**Exercise directions**
Show every line in the entries below where the word "esencia" appears.
▼
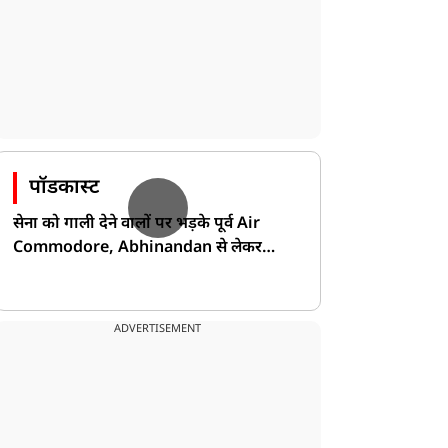
पॉडकास्ट
सेना को गाली देने वालों पर भड़के पूर्व Air
Commodore, Abhinandan से लेकर
Pakistan के डर की खोली पोल!
ADVERTISEMENT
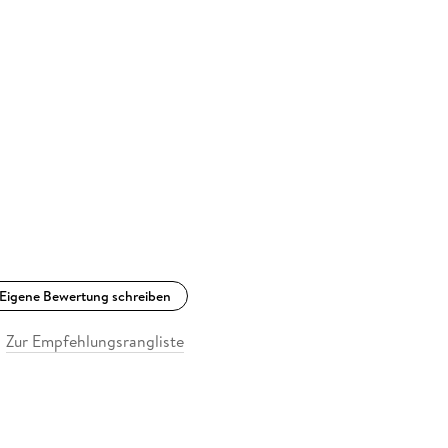
Eigene Bewertung schreiben
Zur Empfehlungsrangliste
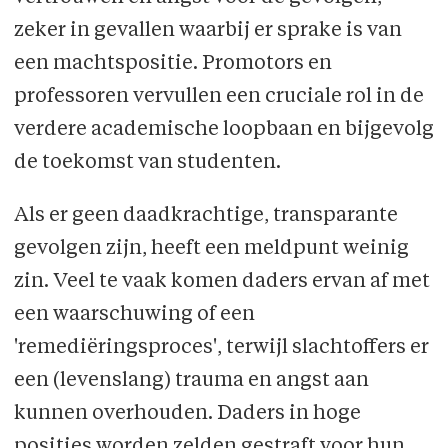
zeker in gevallen waarbij er sprake is van
een machtspositie. Promotors en
professoren vervullen een cruciale rol in de
verdere academische loopbaan en bijgevolg
de toekomst van studenten.
Als er geen daadkrachtige, transparante
gevolgen zijn, heeft een meldpunt weinig
zin. Veel te vaak komen daders ervan af met
een waarschuwing of een
'remediëringsproces', terwijl slachtoffers er
een (levenslang) trauma en angst aan
kunnen overhouden. Daders in hoge
posities worden zelden gestraft voor hun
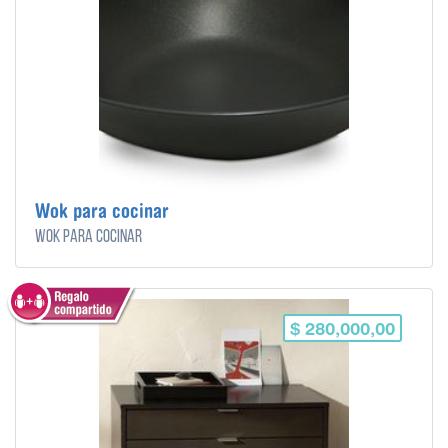
Wok para cocinar
Wok para cocinar
$ 280,000,00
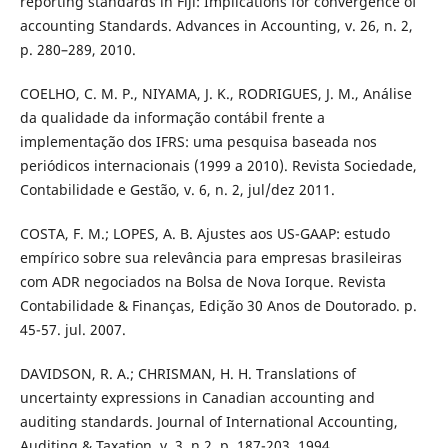
reporting standards in Fiji: Implications for convergence of
accounting Standards. Advances in Accounting, v. 26, n. 2,
p. 280–289, 2010.
COELHO, C. M. P., NIYAMA, J. K., RODRIGUES, J. M., Análise
da qualidade da informação contábil frente a
implementação dos IFRS: uma pesquisa baseada nos
periódicos internacionais (1999 a 2010). Revista Sociedade,
Contabilidade e Gestão, v. 6, n. 2, jul/dez 2011.
COSTA, F. M.; LOPES, A. B. Ajustes aos US-GAAP: estudo
empírico sobre sua relevância para empresas brasileiras
com ADR negociados na Bolsa de Nova Iorque. Revista
Contabilidade & Finanças, Edição 30 Anos de Doutorado. p.
45-57. jul. 2007.
DAVIDSON, R. A.; CHRISMAN, H. H. Translations of
uncertainty expressions in Canadian accounting and
auditing standards. Journal of International Accounting,
Auditing & Taxation, v. 3, n.2, p. 187-203, 1994.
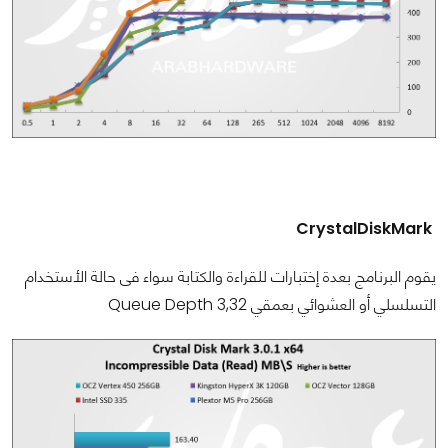
CrystalDiskMark
يقوم البرنامج بعدة إختبارات للقراءة والكتابة سواء فى حالة الأستخدام
التسلسلي أو العشوائي بعمقي Queue Depth 3,32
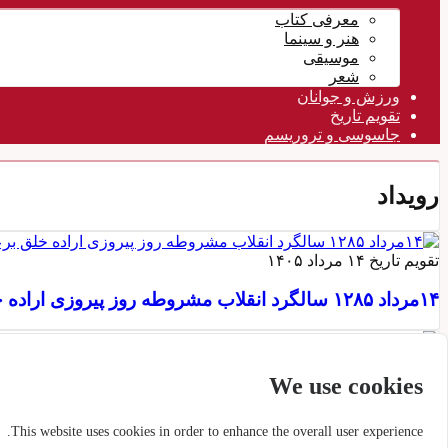
معرفی کتاب
هنر و سینما
موسیقی
شعر
ورزش و جوانان
تقویم تاريخ
جاسوسی و تروریسم
رویداد
تقویم تاريخ
۱۴ مرداد ۱۴۰۵
۱۴مرداد ۱۲۸۵ سالگرد انقلاب مشروطه روز پیروزی اراده خلق برعلیه سلطنت مطلقه
سرکوب
۱۷ تیر ۱۴۰۵
We use cookies
فیلم جدید سپاه علیه مجاهدین؛ پشت پرده این حمله تبلیغ
This website uses cookies in order to enhance the overall user experience.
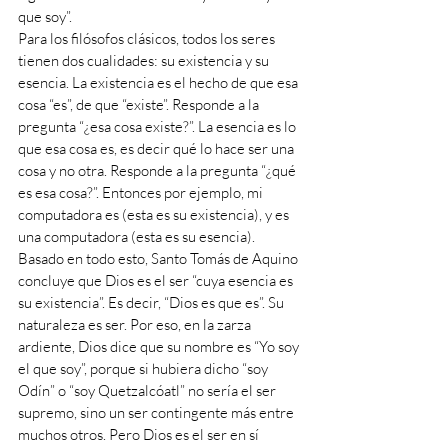
que soy”.
Para los filósofos clásicos, todos los seres 
tienen dos cualidades: su existencia y su 
esencia. La existencia es el hecho de que esa 
cosa “es”, de que “existe”. Responde a la 
pregunta “¿esa cosa existe?”. La esencia es lo 
que esa cosa es, es decir qué lo hace ser una 
cosa y no otra. Responde a la pregunta “¿qué 
es esa cosa?”. Entonces por ejemplo, mi 
computadora es (esta es su existencia), y es 
una computadora (esta es su esencia).
Basado en todo esto, Santo Tomás de Aquino 
concluye que Dios es el ser “cuya esencia es 
su existencia”. Es decir, “Dios es que es”. Su 
naturaleza es ser. Por eso, en la zarza 
ardiente, Dios dice que su nombre es “Yo soy 
el que soy”, porque si hubiera dicho “soy 
Odín” o “soy Quetzalcóatl” no sería el ser 
supremo, sino un ser contingente más entre 
muchos otros. Pero Dios es el ser en sí 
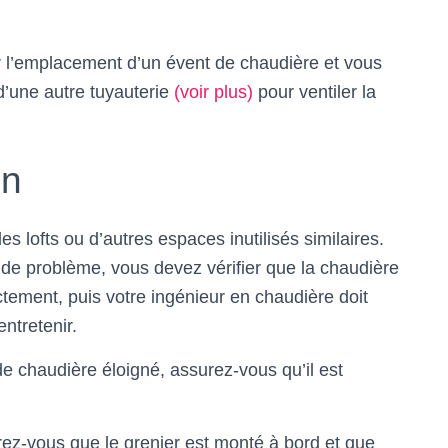
r l’emplacement d’un évent de chaudière et vous
d’une autre tuyauterie
(voir plus)
pour ventiler la
on
s lofts ou d’autres espaces inutilisés similaires.
de problème, vous devez vérifier que la chaudière
ctement, puis votre ingénieur en chaudière doit
entretenir.
 chaudière éloigné, assurez-vous qu’il est
urez-vous que le grenier est monté à bord et que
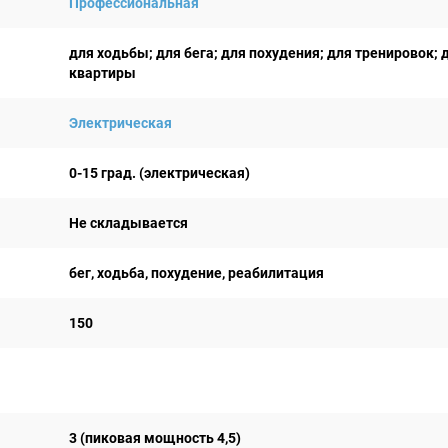
Профессиональная
для ходьбы; для бега; для похудения; для тренировок; 
квартиры
Электрическая
0-15 град. (электрическая)
Не складывается
бег, ходьба, похудение, реабилитация
150
3 (пиковая мощность 4,5)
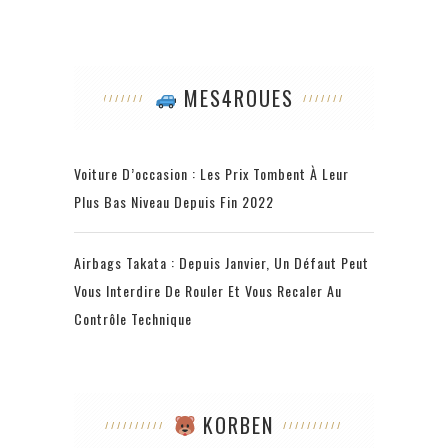
MES4ROUES
Voiture D’occasion : Les Prix Tombent À Leur
Plus Bas Niveau Depuis Fin 2022
Airbags Takata : Depuis Janvier, Un Défaut Peut
Vous Interdire De Rouler Et Vous Recaler Au
Contrôle Technique
KORBEN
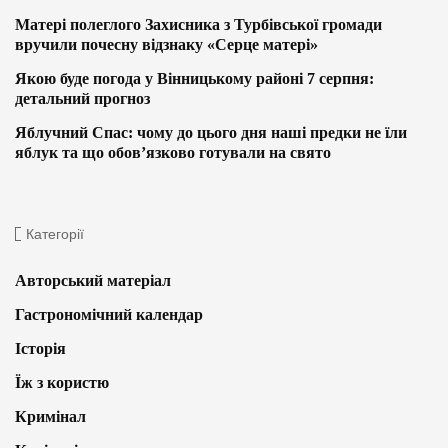
Матері полеглого Захисника з Турбівської громади
вручили почесну відзнаку «Серце матері»
Якою буде погода у Вінницькому районі 7 серпня:
детальний прогноз
Яблучний Спас: чому до цього дня наші предки не їли
яблук та що обов’язково готували на свято
Категорії
Авторський матеріал
Гастрономічний календар
Історія
Їж з користю
Кримінал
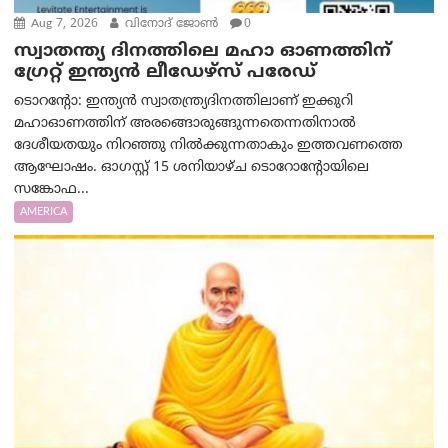
Aug 7, 2026
വിനോദ് ജോൺ
0
സ്വാതന്ത്യ ദിനത്തിലെ മഹാ ഓണത്തിന്
ഗ്രേറ്റ് ഇന്ത്യൻ ലീഡേഴ്സ് പരേഡ്
ടൊറന്റോ: ഇന്ത്യൻ സ്വാതന്ത്ര്യദിനത്തിലാണ് ഇക്കുറി
മഹാഓണത്തിന് അരങ്ങൊരുങ്ങുന്നതെന്നതിനാൽ
ദേശീയതയും നിറഞ്ഞു നിൽക്കുന്നതാകും ഇത്തവണത്തെ
ആഘോഷം. ഓഗസ്റ്റ് 15 ശനിയാഴ്ച ടൊറോന്റോയിലെ
സങ്കോഫ...
AMERICA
▲
**Response to the task**
esencia. La existencia es el hecho de que esa 
pregunta “¿esa cosa existe?”. La esencia es lo 
una computadora (esta es su esencia).
concluye que Dios es el ser “cuya esencia es 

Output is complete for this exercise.